File spoon-archives/marxism.archive/marxism_1996/96-02-marxism/96-02-18.000, message 535


From: glevy-AT-acnet.pratt.edu
Date: Fri, 16 Feb 1996 16:48:52 -0500 (EST)
Subject: Re: Which Party?


Jon Flanders wrote:

> To me, the SWP's problems have flowed more from a congenital over-optimism
> about the political situation, which has led to forced attempts at expansion
> that burned people out, or forced them to stay behind, as I did with a young
> family.<snip>
>  There is also the problem of fighting the last war. Most marxist groups
>including the SWP tend to see current events in light of the upheavals of the
>thirties. Unfortunately, the dynamics of a unionized industrial working-class
> today a different than the raw rush to organize that impelled the CIO 
> forward.

I agree that the congenital over-optimism of the SWP was a problem, 
particularly, with the SWP's "turn to industry" which was based on some 
unrealistic assumptions about the state of working class militancy and 
the prospects for radicalization.
 
> A worker with 15per hour job like mine, tends to respond with a certain
> conservatism to the bosses attacks. It is a whole different ballgame.
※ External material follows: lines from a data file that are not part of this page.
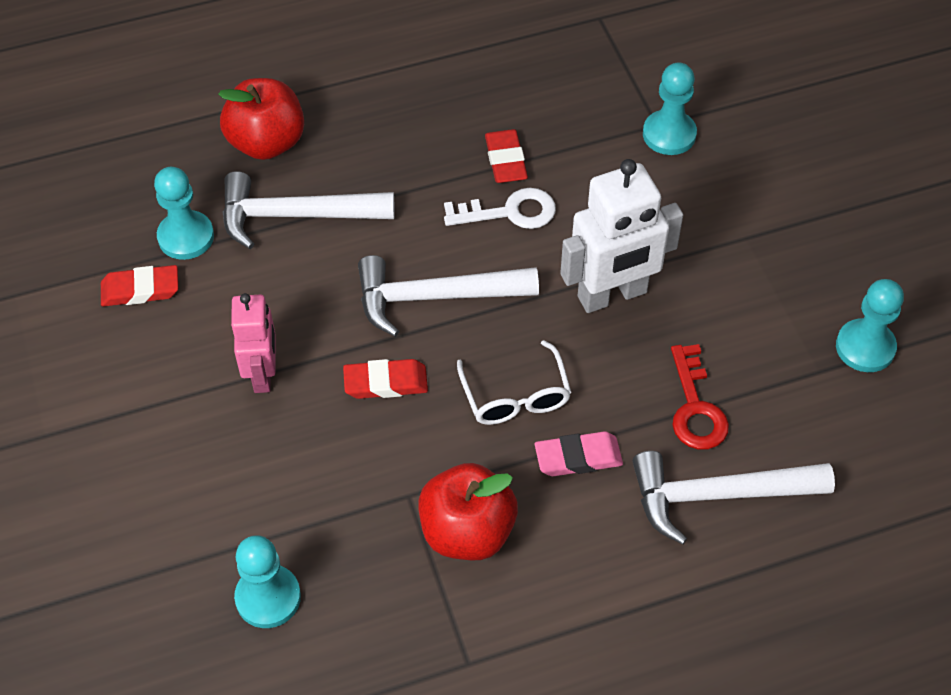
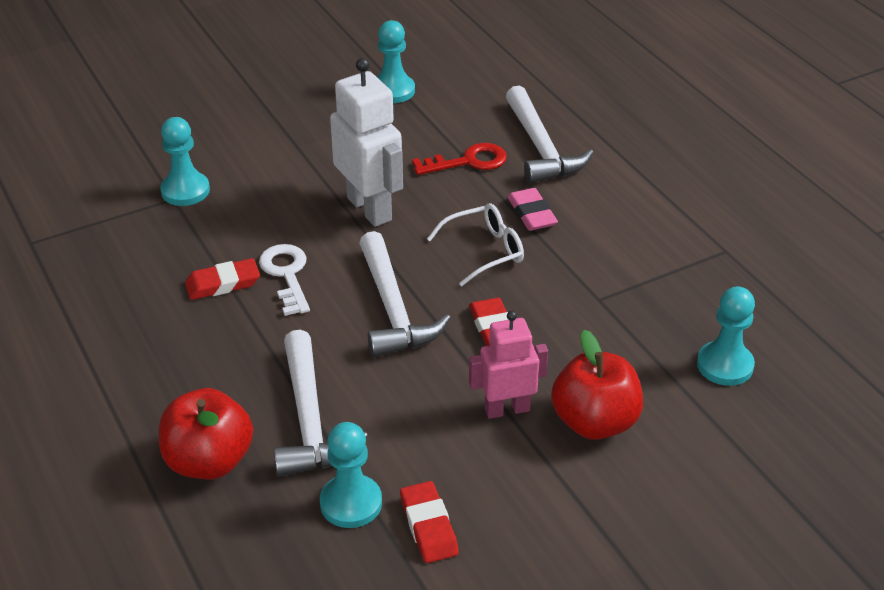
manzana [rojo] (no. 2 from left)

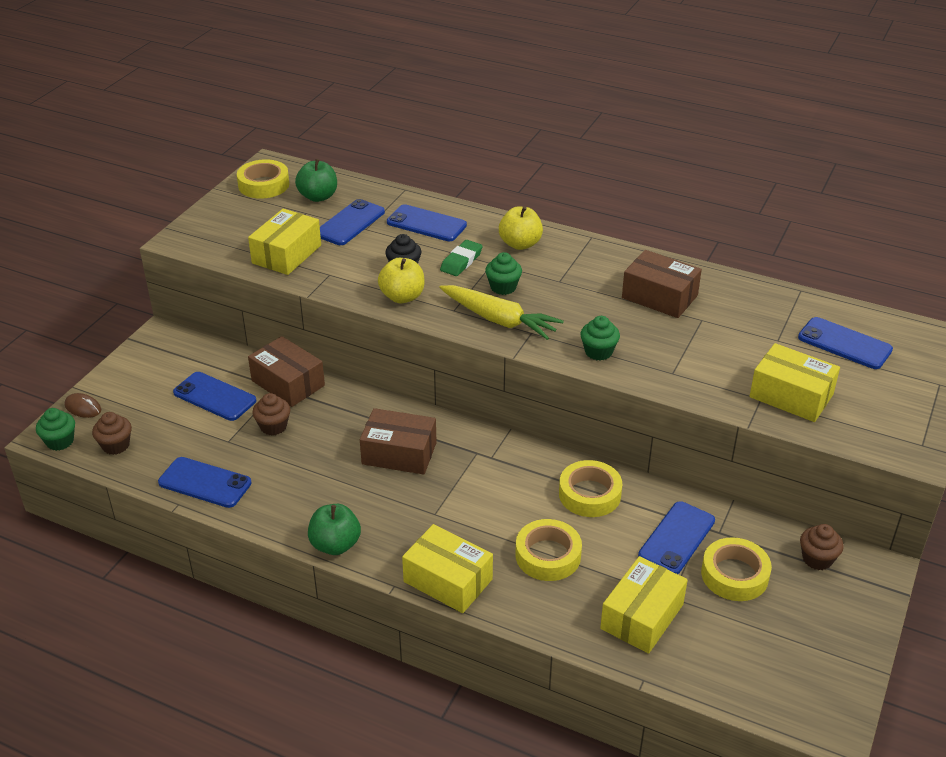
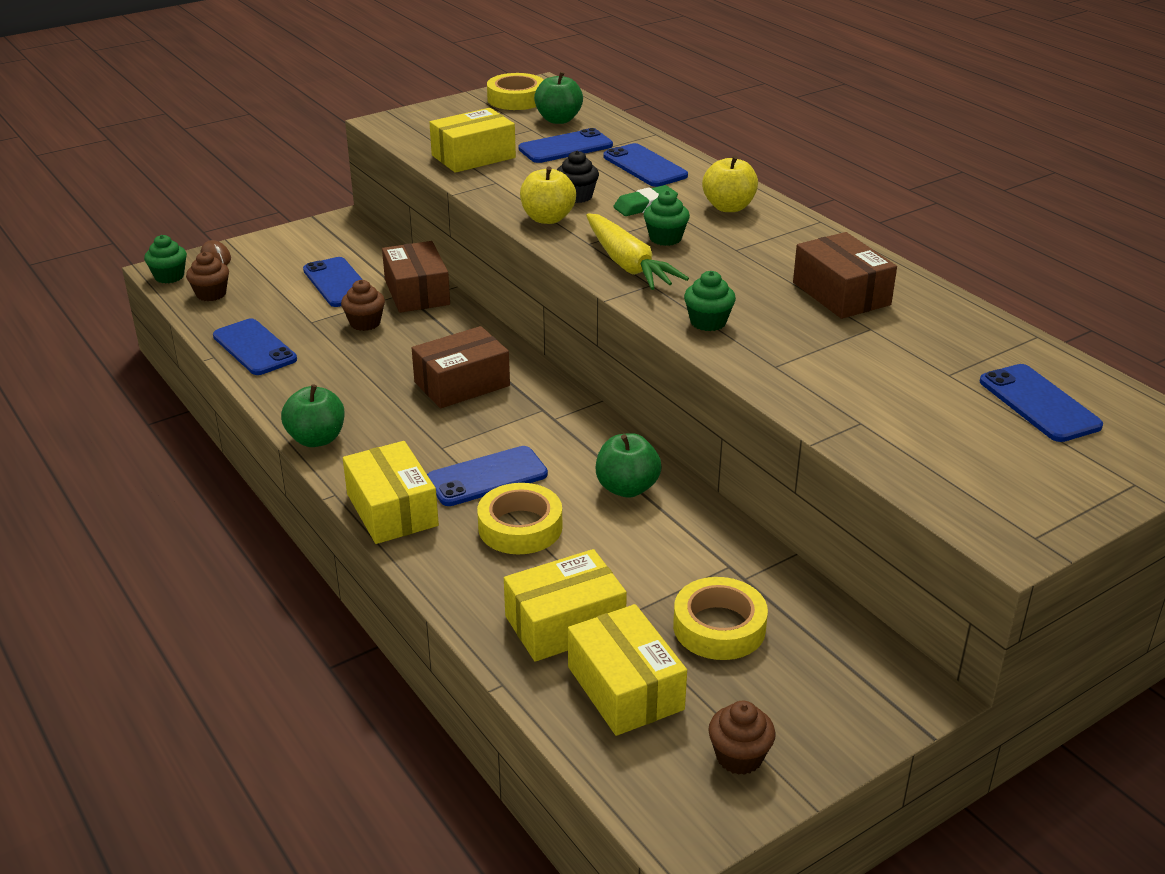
caja [marrón] (no. 2 from left)
móvil [azul] (no. 3 from left)
caja [amarillo] (no. 4 from left)
manzana [verde] (no. 3 from left)
magdalena [marrón] (no. 3 from left)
I don't think it's a question merely of the hourly wage. When I was 
working "on the line" at a GM assembly plant, we were paid relatively 
high wages but had a tradition for militancy. Higher wages *can* 
conservatize, but class consciousness is a complex topic that can not be 
reduced to earnings or material possessions.
 
>  Now we are at the very beginning of a new radicalization of the  
> working class in the US. 

It was this line that led me to write this post. While it is true that 
there are some positive signs (of which Scott M. has occasionally talked 
about), on what basis can you say that "we are at the beginning ....?

IMHO, your assertion above is an example of *exactly* the kind of 
over-optimistic and over-simplistic rationalization that you accuse the 
SWP of making.

We need realism in periods of both radicalization and reaction. 

BTW, I don't think that Marx and Engels would have cut off one of their 
arms to be on this li*st. It makes an interesting fantasy, though: {Put 
aside your materialist convictions for a moment} Assume that Marx was 
alive today and joined the Mar*xism li*st. What would he say? What would 
Rosa say? What would Vladimir and L.D. say? What would Che say? [I think 
that you would like to hear what they would to say ... NOT].